What to produce:
All that should be output is the block of lines below from the line with "Next, create a new file named Marketplace.js" to the line with "### 4. WeakReference简介及使用", both included, exactly as written.

==== Given data ====

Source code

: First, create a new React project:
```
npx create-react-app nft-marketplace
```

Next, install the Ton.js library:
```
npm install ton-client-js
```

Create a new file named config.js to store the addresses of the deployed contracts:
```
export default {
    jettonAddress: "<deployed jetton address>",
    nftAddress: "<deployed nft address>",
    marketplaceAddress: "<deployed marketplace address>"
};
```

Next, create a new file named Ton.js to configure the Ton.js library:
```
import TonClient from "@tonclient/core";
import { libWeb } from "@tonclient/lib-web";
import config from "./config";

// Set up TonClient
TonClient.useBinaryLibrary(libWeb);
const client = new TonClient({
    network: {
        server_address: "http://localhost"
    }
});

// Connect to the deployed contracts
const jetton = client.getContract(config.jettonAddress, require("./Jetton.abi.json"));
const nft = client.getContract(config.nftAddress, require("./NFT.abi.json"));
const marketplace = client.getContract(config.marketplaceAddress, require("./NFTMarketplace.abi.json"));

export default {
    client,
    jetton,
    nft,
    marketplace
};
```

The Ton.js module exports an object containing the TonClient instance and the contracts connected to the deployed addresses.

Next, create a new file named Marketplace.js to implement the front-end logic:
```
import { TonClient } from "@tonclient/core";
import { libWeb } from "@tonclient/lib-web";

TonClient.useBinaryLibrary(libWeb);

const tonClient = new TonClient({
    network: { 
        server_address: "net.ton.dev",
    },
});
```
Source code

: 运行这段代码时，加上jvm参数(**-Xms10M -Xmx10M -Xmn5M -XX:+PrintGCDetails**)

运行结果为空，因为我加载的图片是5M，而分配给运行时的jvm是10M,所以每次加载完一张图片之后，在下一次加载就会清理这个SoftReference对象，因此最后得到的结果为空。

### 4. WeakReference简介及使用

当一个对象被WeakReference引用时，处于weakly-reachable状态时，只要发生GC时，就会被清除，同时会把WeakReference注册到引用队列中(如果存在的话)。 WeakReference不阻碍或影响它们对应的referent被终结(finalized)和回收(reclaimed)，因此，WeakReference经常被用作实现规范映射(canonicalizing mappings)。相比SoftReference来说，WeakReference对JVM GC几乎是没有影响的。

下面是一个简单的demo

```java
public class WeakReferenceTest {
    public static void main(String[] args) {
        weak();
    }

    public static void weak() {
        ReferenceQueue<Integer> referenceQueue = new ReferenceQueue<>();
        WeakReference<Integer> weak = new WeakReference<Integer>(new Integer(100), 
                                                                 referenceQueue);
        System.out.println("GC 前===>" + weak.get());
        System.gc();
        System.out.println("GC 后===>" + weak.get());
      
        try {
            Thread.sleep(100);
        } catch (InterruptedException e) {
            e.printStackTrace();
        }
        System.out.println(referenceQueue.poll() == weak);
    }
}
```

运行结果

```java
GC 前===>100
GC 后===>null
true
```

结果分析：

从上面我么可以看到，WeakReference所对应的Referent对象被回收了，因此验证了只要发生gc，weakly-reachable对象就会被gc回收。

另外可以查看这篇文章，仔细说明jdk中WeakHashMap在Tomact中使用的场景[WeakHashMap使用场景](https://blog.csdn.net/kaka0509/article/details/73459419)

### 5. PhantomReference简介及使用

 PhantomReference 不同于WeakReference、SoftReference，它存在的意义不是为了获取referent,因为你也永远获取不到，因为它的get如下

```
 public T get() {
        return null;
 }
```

====

Written reply:
Next, create a new file named Marketplace.js to implement the front-end logic:
```
import { TonClient } from "@tonclient/core";
import { libWeb } from "@tonclient/lib-web";

TonClient.useBinaryLibrary(libWeb);

const tonClient = new TonClient({
    network: { 
        server_address: "net.ton.dev",
    },
});
```
Source code

: 运行这段代码时，加上jvm参数(**-Xms10M -Xmx10M -Xmn5M -XX:+PrintGCDetails**)

运行结果为空，因为我加载的图片是5M，而分配给运行时的jvm是10M,所以每次加载完一张图片之后，在下一次加载就会清理这个SoftReference对象，因此最后得到的结果为空。

### 4. WeakReference简介及使用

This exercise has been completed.